Em meados de 2002, desembarcou em Havana, vindo dos Estados Unidos, James Cason, anunciado como o novo chefe do Escritório de Interesses dos Estados Unidos em Cuba. Era amigo de longa data de Otto Reich, o comandante das operações da “guerra suja” travada contra a Revolução Sandinista na Nicarágua. Ali, os dois atuaram juntos. Reich era o responsável por redigir proclamações e manifestos em nome dos grupos organizados por eles e que empreendiam a “guerra suja”. Cason atuava como recrutador de mercenários.

Com o caso “Irã – Contras”, um escândalo de corrupção e tráfico de armas para financiar os “contras” nicaragüenses, ambos foram afastados das operações por decisão do Senado dos Estados Unidos. Reich ficou atuando nas sombras até que em um momento de recesso do Congresso, já no governo Bush, foi nomeado subsecretário de Estado para Assuntos da América Latina. E uma de suas primeiras providências foi a de enviar Cason a Cuba para “sondar o terreno”.

Damas de Blanco

O momento era delicado para a ilha socialista. O governo dos Estados Unidos trabalhava febrilmente para convencer o mundo de que um “eixo do mal” preparava ações para atacar o império. E, para se defender, a melhor defesa seria o ataque. O Iraque foi o primeiro país a entrar na alça de mira de Bush — a invasão do país começou no dia 19 de março de 2003. Cuba poderia ser a próxima vítima a qualquer momento.

Em setembro de 2002, antes de assumir oficialmente a chefia do Escritório de Interesses dos Estados Unidos em Cuba, Cason fez algumas viagens de exploração pelo país. Fez contatos, propostas e muitas reuniões. Com as informações levantadas, montou um plano de ação. A primeira atividade foi a convocação de uma manifestação para o dia 24 de fevereiro de 2003, quando se comemora na ilha o início da última guerra de independência contra a Espanha, em 1895. O ato ocorreu no apartamento de Martha Beatriz Roque — organizadora do grupo “Damas de Blanco” —, em Havana, com a presença de cerca de 30 pessoas. Tudo às claras, com declarações públicas.

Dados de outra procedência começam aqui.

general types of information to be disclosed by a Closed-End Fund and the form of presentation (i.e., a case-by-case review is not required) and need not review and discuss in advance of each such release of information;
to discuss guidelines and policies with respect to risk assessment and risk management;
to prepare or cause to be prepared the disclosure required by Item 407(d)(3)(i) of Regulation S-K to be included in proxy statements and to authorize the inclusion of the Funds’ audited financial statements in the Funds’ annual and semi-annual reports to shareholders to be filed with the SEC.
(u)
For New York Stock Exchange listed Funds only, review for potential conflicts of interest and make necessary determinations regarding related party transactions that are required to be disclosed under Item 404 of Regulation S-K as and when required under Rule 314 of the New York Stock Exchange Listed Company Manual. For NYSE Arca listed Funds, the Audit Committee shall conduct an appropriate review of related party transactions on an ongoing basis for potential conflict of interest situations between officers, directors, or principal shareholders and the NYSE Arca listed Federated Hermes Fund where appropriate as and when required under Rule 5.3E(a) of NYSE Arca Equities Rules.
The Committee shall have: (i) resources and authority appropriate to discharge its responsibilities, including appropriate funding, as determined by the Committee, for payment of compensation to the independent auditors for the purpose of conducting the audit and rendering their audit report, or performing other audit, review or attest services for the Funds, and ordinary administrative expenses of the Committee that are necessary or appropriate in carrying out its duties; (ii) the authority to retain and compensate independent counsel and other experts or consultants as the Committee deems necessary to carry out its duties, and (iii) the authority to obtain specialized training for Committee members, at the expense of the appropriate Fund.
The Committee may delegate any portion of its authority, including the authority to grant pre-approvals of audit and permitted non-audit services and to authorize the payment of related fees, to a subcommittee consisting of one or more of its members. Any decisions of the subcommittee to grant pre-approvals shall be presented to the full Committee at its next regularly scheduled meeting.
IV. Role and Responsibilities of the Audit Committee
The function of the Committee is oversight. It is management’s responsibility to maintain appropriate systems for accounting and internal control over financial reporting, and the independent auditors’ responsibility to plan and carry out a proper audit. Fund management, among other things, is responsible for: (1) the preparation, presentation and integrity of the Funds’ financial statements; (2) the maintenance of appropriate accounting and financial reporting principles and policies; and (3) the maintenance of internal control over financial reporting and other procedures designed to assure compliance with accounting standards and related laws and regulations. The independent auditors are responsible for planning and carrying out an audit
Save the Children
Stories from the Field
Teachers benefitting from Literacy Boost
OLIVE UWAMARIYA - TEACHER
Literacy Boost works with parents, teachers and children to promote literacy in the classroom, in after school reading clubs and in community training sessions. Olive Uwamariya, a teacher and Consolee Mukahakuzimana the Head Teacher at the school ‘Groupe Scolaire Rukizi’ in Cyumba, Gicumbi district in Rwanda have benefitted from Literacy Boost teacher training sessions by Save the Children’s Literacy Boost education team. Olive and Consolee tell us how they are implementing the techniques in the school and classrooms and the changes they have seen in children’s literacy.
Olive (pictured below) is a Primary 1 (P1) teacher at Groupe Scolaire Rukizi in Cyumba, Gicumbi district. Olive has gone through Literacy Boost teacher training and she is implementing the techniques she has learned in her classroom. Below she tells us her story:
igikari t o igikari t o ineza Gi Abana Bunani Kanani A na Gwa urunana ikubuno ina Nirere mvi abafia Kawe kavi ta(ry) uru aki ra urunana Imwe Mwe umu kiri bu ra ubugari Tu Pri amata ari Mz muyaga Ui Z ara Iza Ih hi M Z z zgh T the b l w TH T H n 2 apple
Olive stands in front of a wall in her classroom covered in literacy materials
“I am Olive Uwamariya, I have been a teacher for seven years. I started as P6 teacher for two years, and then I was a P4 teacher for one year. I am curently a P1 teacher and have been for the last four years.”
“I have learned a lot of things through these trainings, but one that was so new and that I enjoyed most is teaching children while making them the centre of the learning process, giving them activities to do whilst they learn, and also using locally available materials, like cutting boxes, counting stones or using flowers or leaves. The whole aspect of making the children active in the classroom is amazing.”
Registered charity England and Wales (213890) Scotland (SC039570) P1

Em uma entrevista coletiva, Cason anunciou o plano de intensificar os esforços pela “transição democrática” em Cuba e pronunciou verdadeiros impropérios contra o líder revolucionário e então presidente cubano, Fidel Castro. Quando um jornalista lhe perguntou se a sua presença no ato não confirmava a denúncia do governo cubano de ingerência em assuntos internos, Cason disse: “Não, porque acredito que aqui convidaram todo o corpo diplomático e, como convidado, não tenho medo.”

Invasão do país

Em seguida ele revelou a verdadeira intenção da reunião. “Infelizmente, o governo cubano, esse sim, tem medo. Medo da liberdade de consciência, da liberdade de expressão, medo dos direitos humanos. Os grupos (de “dissidentes” organizados por ele) estão demonstrando que há cubanos que não têm medo”, disse. E finalizou a declaração: “Estou aqui como convidado e vou percorrer todo o país, visitando todas as pessoas, que, sim, querem liberdade e justiça.”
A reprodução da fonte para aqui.